### PASSAGE:
******

The dbrepl utility reads the master server config file to obtain the
location and naming convention of forward-log files. It then contacts the
slave server and obtains the most recently synchronized checkpoint
on the slave server. With this information the master server forward-log files
are searched to locate a synchronization point. dbrepl then submits any enqueued
transactions from this point to the slave server.
Once the slave server is up to date, any subsequently committed transactions
should be replicated close to real-time, subject to communication bandwidth.
Replication should only place a minor load on the master and slave server once
synchronization has been achieved.
As the dbrepl utility reads the master server forward-log files, it should run
on the same system as the master server and requires read-only access rights to
the forward-log files of the master server.
dbrepl [options] [slave_server_addr]
options:
-help - show usage (this list)
-C cfg - replication configuration file
-D - run dbrepl in background
-P pid_file - create pid file
-c cfg - master server configuration file
-v - verbose, display progress
-u name - user name (defaults to dba)
-p pswd - password
-d flags - debug flags
-l logfile - log file name (or console/syslog)
-S - synchronize on existing log, then exit
-G - process current log generation, then exit
-b bps[k|m] - limit bandwidth to bps [kilo|mega] bits per second
-Z - enable compression
-T timestamp - process until point in time (incl.)
timestamp formats:
YYYY-MM-DD HH:MM:SS | MM/DD/YYYY HH:MM:SS | DD.MM.YYYY HH:MM:SS
Any character may be used to separate date and time
time is optional (defaults to 00:00:00)
The option -C may be used to specify a replication config file
that defines replication parameters. In this case any additional
arguments are optional and may be used to temporarily replace settings
in the configuration file.
If the -C option is not specified any replication parameters and
the slave server must be specified on the command line.
The slave_server_addr command line argument specifies the slave server
host name or IP address and service name or port number, separated
by a colon (e.g. 194.64.71.28:8202). The host name or IP address may
be omitted and defaults to localhost (127.0.0.1).
The options are:
- -help
- The -help option displays a brief help text.
- -c eloqdb.cfg
- The -c option may be used to specify the master server
config file. If not present, the default eloqdb.cfg config file is used.
- -v
- The -v option enables additional log output.

******

### STORED RECORDS:
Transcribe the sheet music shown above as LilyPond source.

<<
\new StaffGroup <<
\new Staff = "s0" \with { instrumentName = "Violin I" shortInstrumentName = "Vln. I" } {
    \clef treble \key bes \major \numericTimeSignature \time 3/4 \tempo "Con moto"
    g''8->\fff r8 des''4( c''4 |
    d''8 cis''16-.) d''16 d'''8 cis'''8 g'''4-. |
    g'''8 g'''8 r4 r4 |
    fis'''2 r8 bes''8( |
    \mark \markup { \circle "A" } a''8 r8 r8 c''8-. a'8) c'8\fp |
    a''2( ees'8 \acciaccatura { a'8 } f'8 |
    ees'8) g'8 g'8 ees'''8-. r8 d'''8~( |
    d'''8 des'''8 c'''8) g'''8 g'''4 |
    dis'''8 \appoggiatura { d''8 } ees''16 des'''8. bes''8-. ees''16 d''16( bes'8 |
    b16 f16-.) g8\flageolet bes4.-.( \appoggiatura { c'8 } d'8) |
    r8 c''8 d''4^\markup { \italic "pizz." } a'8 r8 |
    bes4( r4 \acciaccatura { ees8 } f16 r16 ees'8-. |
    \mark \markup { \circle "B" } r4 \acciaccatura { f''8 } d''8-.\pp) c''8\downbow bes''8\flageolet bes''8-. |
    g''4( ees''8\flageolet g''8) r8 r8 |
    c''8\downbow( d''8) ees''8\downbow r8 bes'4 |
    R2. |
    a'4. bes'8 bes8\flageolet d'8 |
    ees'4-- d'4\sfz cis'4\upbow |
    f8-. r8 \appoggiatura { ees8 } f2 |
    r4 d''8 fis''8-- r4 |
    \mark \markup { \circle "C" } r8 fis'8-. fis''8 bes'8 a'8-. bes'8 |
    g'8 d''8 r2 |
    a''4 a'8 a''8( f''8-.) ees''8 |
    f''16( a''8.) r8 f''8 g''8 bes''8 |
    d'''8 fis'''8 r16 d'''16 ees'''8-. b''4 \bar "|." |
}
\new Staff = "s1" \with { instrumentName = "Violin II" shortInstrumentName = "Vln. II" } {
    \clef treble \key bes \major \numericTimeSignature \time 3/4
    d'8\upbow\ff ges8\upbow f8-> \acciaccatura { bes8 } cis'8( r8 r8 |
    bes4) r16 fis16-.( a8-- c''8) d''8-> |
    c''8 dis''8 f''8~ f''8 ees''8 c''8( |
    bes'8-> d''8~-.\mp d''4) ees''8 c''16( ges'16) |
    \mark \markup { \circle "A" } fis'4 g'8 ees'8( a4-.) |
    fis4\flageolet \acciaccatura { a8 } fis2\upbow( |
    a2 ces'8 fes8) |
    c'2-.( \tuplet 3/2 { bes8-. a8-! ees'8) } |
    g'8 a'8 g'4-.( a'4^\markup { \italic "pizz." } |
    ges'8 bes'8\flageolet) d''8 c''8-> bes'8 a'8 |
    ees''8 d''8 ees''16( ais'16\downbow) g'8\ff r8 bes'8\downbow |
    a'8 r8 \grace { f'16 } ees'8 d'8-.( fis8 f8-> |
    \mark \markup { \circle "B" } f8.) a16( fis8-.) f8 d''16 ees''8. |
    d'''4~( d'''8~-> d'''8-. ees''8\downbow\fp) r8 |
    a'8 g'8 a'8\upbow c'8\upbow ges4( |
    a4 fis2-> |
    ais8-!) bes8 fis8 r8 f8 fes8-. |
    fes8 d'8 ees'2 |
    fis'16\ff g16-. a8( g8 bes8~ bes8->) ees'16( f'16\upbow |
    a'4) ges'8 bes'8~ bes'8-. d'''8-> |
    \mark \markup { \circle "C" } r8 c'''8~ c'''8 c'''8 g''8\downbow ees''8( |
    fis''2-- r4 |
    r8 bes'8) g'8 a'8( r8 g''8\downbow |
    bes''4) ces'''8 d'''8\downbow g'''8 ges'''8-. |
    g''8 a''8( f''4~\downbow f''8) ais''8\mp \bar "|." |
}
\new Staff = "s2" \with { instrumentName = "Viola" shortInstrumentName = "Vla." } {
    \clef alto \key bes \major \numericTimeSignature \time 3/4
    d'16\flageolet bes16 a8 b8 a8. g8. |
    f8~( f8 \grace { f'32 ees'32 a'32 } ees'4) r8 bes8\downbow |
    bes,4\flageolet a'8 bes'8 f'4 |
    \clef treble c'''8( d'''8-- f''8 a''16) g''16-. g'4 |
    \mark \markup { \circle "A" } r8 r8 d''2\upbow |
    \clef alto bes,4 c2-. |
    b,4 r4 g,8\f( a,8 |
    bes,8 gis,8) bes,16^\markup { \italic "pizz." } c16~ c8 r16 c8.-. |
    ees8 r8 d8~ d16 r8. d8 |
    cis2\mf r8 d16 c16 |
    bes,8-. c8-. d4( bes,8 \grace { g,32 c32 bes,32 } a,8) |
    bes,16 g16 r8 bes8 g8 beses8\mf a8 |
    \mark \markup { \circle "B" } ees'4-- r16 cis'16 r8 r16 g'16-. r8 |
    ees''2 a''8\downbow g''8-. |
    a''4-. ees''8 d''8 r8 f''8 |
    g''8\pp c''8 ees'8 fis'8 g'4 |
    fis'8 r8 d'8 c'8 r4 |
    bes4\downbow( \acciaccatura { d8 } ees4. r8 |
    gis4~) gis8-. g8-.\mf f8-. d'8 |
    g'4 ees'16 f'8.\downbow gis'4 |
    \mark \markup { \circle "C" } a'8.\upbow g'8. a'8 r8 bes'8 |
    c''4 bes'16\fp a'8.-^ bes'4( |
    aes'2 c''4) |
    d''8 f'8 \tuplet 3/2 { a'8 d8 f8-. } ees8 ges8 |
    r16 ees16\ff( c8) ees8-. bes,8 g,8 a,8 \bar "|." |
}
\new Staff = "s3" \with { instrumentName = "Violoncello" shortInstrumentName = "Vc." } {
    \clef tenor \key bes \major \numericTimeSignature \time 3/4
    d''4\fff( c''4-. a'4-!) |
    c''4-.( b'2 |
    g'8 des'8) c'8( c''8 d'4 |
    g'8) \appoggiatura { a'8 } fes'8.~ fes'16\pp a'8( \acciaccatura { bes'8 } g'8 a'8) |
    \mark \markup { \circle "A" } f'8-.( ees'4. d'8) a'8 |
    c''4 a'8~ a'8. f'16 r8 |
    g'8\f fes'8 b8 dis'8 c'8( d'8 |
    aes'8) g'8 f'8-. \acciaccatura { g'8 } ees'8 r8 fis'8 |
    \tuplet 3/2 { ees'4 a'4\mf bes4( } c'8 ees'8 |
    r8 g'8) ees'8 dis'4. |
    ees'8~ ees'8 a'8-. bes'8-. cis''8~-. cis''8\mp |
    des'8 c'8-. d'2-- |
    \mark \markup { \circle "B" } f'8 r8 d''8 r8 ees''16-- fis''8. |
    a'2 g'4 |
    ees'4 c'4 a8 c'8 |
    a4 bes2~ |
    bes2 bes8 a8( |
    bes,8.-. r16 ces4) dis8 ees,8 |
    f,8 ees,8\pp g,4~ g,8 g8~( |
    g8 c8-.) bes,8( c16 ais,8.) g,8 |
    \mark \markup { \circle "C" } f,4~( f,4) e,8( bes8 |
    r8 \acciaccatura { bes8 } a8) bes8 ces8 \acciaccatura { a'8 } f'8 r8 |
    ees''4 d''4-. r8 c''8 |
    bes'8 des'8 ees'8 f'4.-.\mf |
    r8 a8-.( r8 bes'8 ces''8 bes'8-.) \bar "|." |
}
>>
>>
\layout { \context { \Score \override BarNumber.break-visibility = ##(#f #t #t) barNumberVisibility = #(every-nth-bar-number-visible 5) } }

******

### EXERCISE SET:
[1] In the dbrepl passage, say whether each statement agrees with the text. For each one, answer yes or no and quote the words that decide it.
(a) dbrepl should run on the same system as the master server.
(b) The -Z option limits bandwidth.
(c) If a timestamp leaves out the time, it defaults to 12:00:00.
[2] Answer these questions from the dbrepl passage:
(a) What is the default user name?
(b) What character separates the host and the port in the slave server address?
(c) Which config file is used when the -c option is not given?
The items play no part in this.

### SET OF ANSWERS:
[1]
(a) Yes: "it should run on the same system as the master server"
(b) No: "-Z - enable compression"
(c) No: "time is optional (defaults to 00:00:00)"

[2]
(a) dba
(b) A colon
(c) eloqdb.cfg